Judiciario
Energisa é condenada após deixar morador de Várzea Grande quase dois meses sem energia
Conteúdo/ODOC – A Energisa Mato Grosso foi condenada a pagar R$ 7 mil por danos morais a um morador de Várzea Grande após interromper o fornecimento de energia elétrica por causa de uma cobrança considerada indevida pela Justiça. A sentença foi assinada pelo juiz André Mauricio Lopes Prioli, da 2ª Vara Cível de Várzea Grande, e publicada no Diário da Justiça Eletrônico (DJE) desta terça-feira (21).
Além da indenização, o magistrado declarou inexistentes os débitos cobrados pela concessionária, que somavam R$ 319,17, e confirmou a decisão que já havia determinado o restabelecimento do serviço de energia ao consumidor.

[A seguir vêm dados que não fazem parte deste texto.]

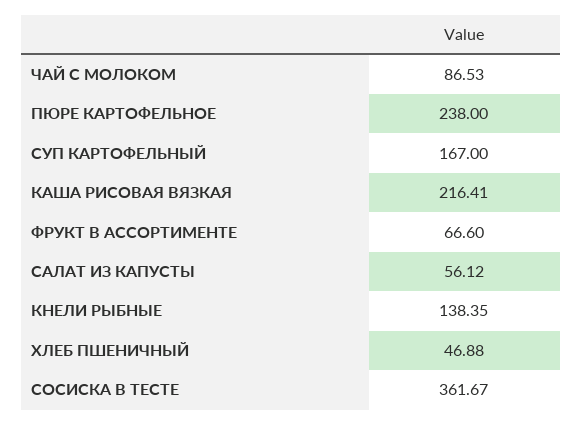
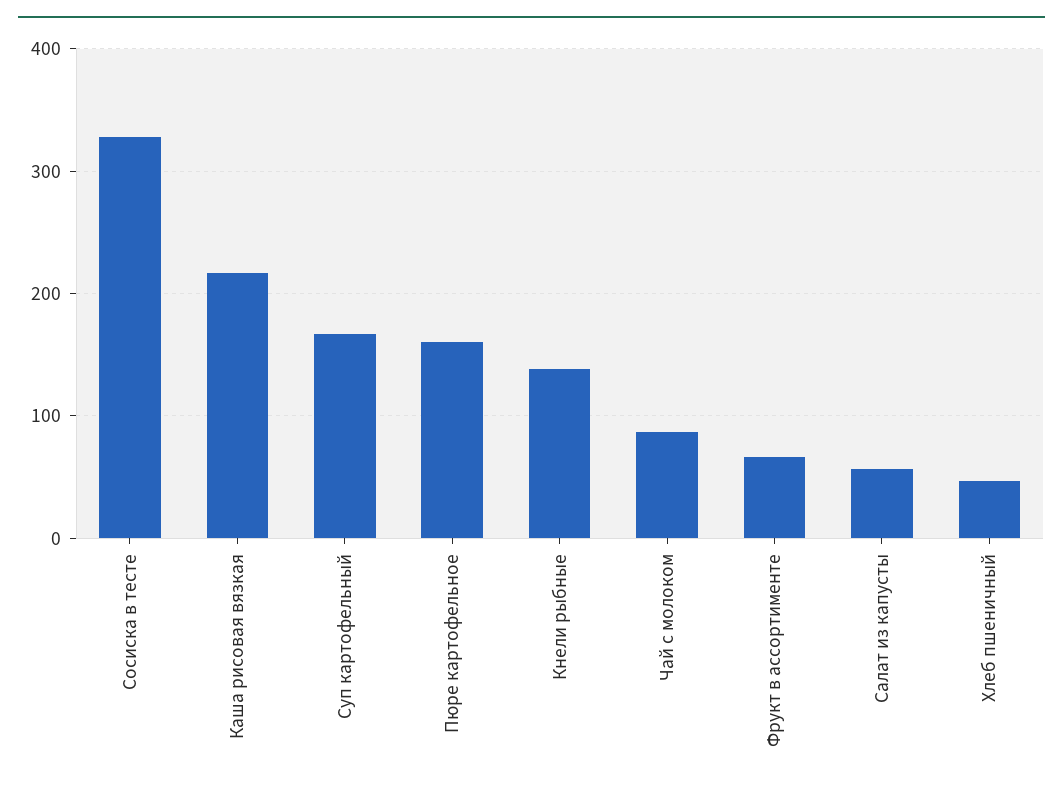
  {
    "ЧАЙ С МОЛОКОМ": 86.53,
-   "ПЮРЕ КАРТОФЕЛЬНОЕ": 238,
+   "ПЮРЕ КАРТОФЕЛЬНОЕ": 160,
    "СУП КАРТОФЕЛЬНЫЙ": 167,
    "КАША РИСОВАЯ ВЯЗКАЯ": 216.41,
    "ФРУКТ В АССОРТИМЕНТЕ": 66.6,
    "САЛАТ ИЗ КАПУСТЫ": 56.12,
    "КНЕЛИ РЫБНЫЕ": 138.35,
    "ХЛЕБ ПШЕНИЧНЫЙ": 46.88,
-   "СОСИСКА В ТЕСТЕ": 361.67
+   "СОСИСКА В ТЕСТЕ": 330
  }

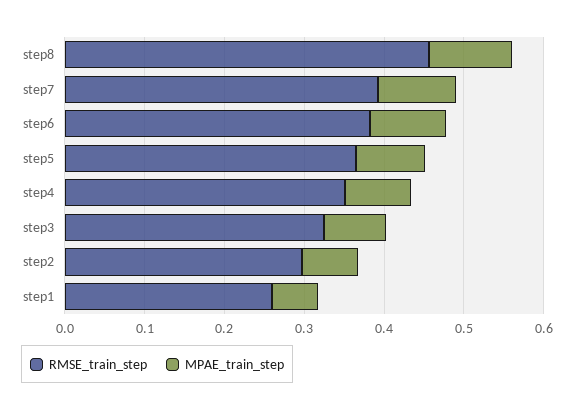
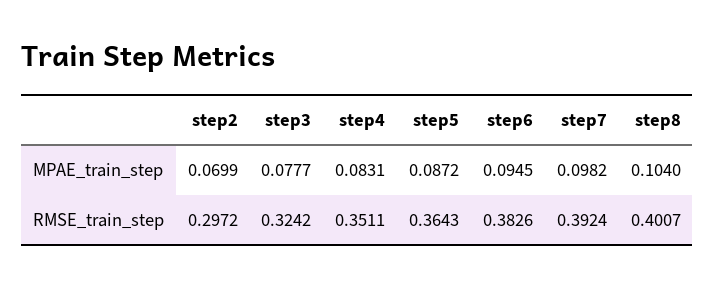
  {
    "RMSE_train_step": {
-     "step8": 0.46,
+     "step8": 0.4007,
      "step7": 0.3924,
      "step6": 0.3826,
      "step5": 0.3643,
      "step4": 0.3511,
      "step3": 0.3242,
-     "step2": 0.2972,
+     "step2": 0.2972
-     "step1": 0.26
    },
    "MPAE_train_step": {
      "step8": 0.104,
      "step7": 0.0982,
      "step6": 0.0945,
      "step5": 0.0872,
      "step4": 0.0831,
      "step3": 0.0777,
-     "step2": 0.0699,
+     "step2": 0.0699
-     "step1": 0.06
    }
  }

De acordo com o processo, o cliente afirmou que sempre manteve as contas em dia, mas foi surpreendido com cobranças por suposta recuperação de consumo, após a empresa apontar uma irregularidade na unidade consumidora. Como os valores não foram pagos, a Energisa suspendeu o fornecimento de energia.

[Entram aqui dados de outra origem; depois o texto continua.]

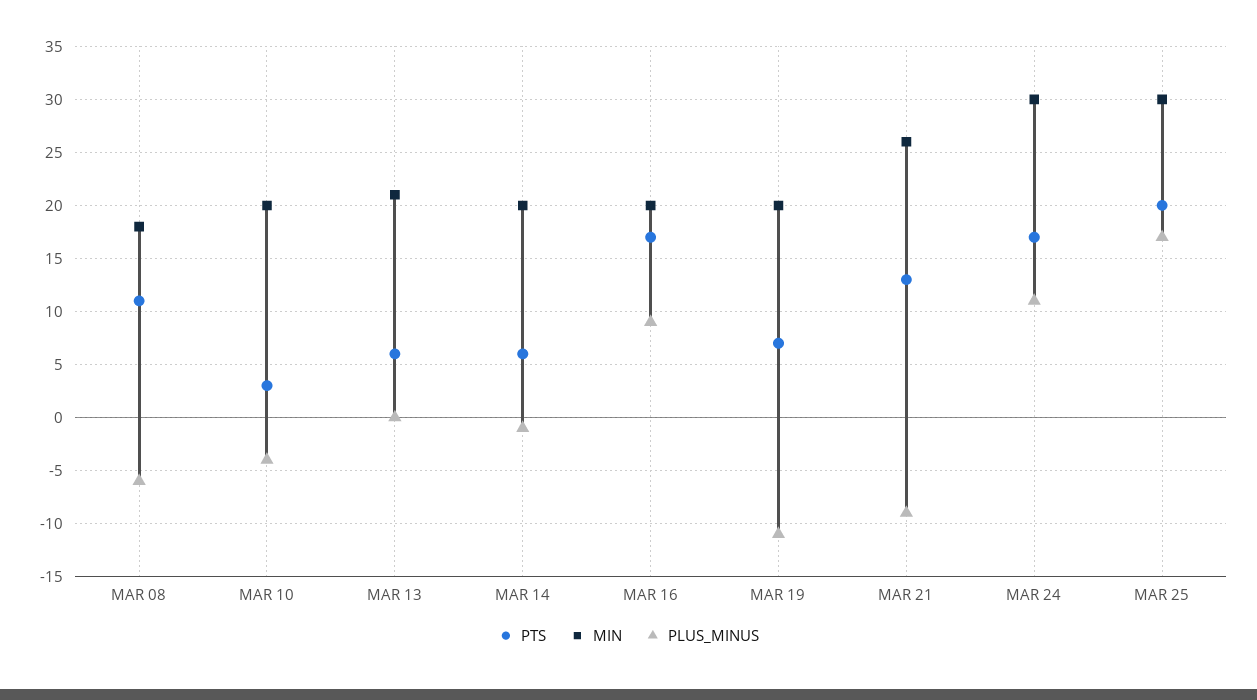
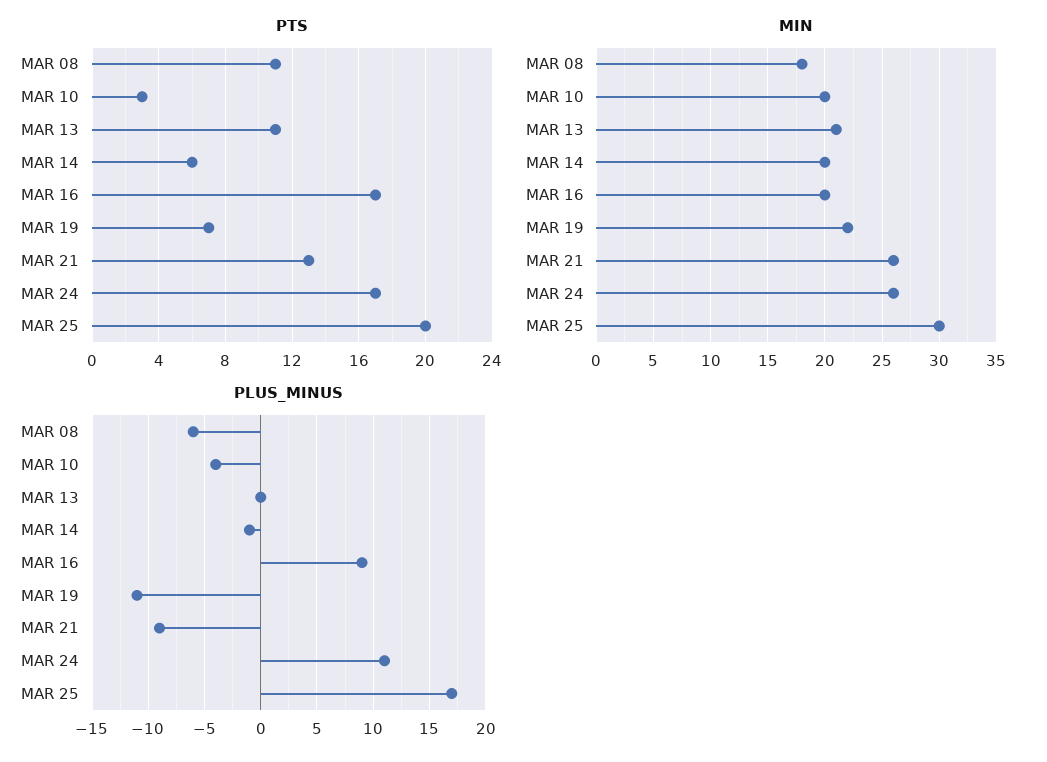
  {
    "PTS": {
      "MAR 08": 11,
      "MAR 10": 3,
-     "MAR 13": 6,
+     "MAR 13": 11,
      "MAR 14": 6,
      "MAR 16": 17,
      "MAR 19": 7,
      "MAR 21": 13,
      "MAR 24": 17,
      "MAR 25": 20
    },
    "MIN": {
      "MAR 08": 18,
      "MAR 10": 20,
      "MAR 13": 21,
      "MAR 14": 20,
      "MAR 16": 20,
-     "MAR 19": 20,
+     "MAR 19": 22,
      "MAR 21": 26,
-     "MAR 24": 30,
+     "MAR 24": 26,
      "MAR 25": 30
    },
    "PLUS_MINUS": {
      "MAR 08": -6,
      "MAR 10": -4,
      "MAR 13": 0,
      "MAR 14": -1,
      "MAR 16": 9,
      "MAR 19": -11,
      "MAR 21": -9,
      "MAR 24": 11,
      "MAR 25": 17
    }
  }

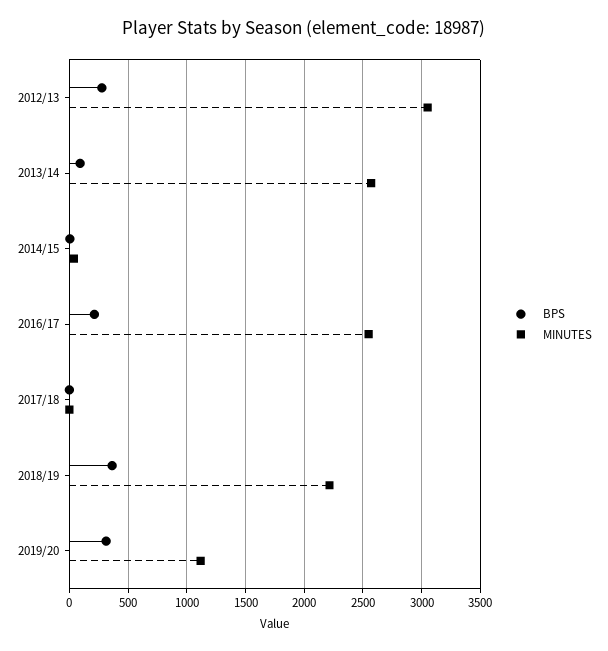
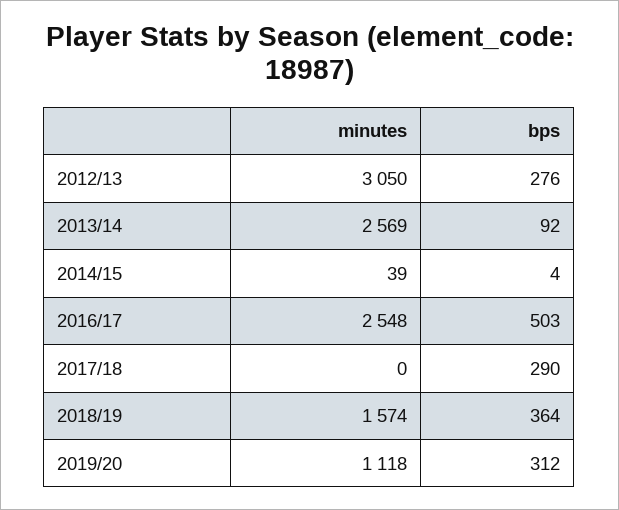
  {
    "BPS": {
      "2012/13": 276,
      "2013/14": 92,
      "2014/15": 4,
-     "2016/17": 200,
+     "2016/17": 503,
-     "2017/18": 0,
+     "2017/18": 290,
      "2018/19": 364,
      "2019/20": 312
    },
    "MINUTES": {
      "2012/13": 3050,
      "2013/14": 2569,
      "2014/15": 39,
      "2016/17": 2548,
      "2017/18": 0,
-     "2018/19": 2200,
+     "2018/19": 1574,
      "2019/20": 1118
    }
  }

Ao analisar o caso, o juiz concluiu que a concessionária não conseguiu comprovar que o consumidor tenha se beneficiado de consumo de energia sem medição.

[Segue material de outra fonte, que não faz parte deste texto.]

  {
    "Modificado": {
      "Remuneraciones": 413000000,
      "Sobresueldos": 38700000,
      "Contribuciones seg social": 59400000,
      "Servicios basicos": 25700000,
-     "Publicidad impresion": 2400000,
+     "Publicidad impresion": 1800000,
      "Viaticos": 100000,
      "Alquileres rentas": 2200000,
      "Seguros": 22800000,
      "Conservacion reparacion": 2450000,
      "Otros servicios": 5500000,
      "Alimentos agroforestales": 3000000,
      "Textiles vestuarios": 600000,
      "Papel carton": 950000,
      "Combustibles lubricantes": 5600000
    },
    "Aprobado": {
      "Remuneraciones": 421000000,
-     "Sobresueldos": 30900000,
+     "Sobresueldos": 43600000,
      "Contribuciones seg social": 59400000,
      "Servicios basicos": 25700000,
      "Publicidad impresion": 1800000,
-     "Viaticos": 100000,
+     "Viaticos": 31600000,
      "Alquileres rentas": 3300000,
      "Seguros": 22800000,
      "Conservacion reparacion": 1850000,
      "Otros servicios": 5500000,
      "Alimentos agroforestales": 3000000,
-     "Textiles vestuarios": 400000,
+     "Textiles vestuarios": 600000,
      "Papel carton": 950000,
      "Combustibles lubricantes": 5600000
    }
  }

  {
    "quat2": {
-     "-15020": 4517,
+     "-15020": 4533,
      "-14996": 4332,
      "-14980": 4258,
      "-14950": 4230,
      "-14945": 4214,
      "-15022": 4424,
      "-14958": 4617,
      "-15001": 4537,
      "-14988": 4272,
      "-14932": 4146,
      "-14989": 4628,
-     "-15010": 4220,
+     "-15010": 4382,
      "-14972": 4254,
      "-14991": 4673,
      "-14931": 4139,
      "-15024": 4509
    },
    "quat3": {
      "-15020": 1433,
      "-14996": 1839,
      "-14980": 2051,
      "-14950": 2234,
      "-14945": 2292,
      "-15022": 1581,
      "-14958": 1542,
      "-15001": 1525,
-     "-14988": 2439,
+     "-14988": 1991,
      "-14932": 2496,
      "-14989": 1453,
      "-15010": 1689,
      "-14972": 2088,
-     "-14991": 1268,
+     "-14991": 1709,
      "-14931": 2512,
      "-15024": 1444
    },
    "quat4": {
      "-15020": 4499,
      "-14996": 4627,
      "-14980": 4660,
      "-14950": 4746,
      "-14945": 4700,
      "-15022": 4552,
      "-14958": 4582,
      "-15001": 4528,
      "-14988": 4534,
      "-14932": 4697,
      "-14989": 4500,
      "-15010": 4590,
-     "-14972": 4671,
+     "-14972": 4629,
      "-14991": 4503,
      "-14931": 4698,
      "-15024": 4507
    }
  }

Na decisão, Prioli destacou que, mesmo após a regularização da instalação, o histórico de consumo permaneceu praticamente inalterado, o que enfraqueceu a tese de que havia desvio de energia. O magistrado também apontou inconsistências nos documentos apresentados pela empresa e observou que o próprio sistema da concessionária registrava, havia anos, a ausência do medidor no imóvel, sem que medidas fossem adotadas para solucionar a situação.
Outro ponto considerado relevante foi o fato de a Energisa atribuir ao consumidor a responsabilidade por uma situação que, segundo a sentença, era de conhecimento da própria empresa desde 2022.
O juiz ainda ressaltou que o fornecimento de energia elétrica é um serviço essencial e que o corte ocorreu com base em uma cobrança sem respaldo suficiente. Conforme a decisão, o consumidor permaneceu cerca de dois meses sem energia, até que a religação fosse determinada judicialmente.
Diante desse cenário, o magistrado concluiu que houve falha na prestação do serviço e fixou a indenização por danos morais em R$ 7 mil, além de condenar a concessionária ao pagamento das custas processuais e dos honorários advocatícios.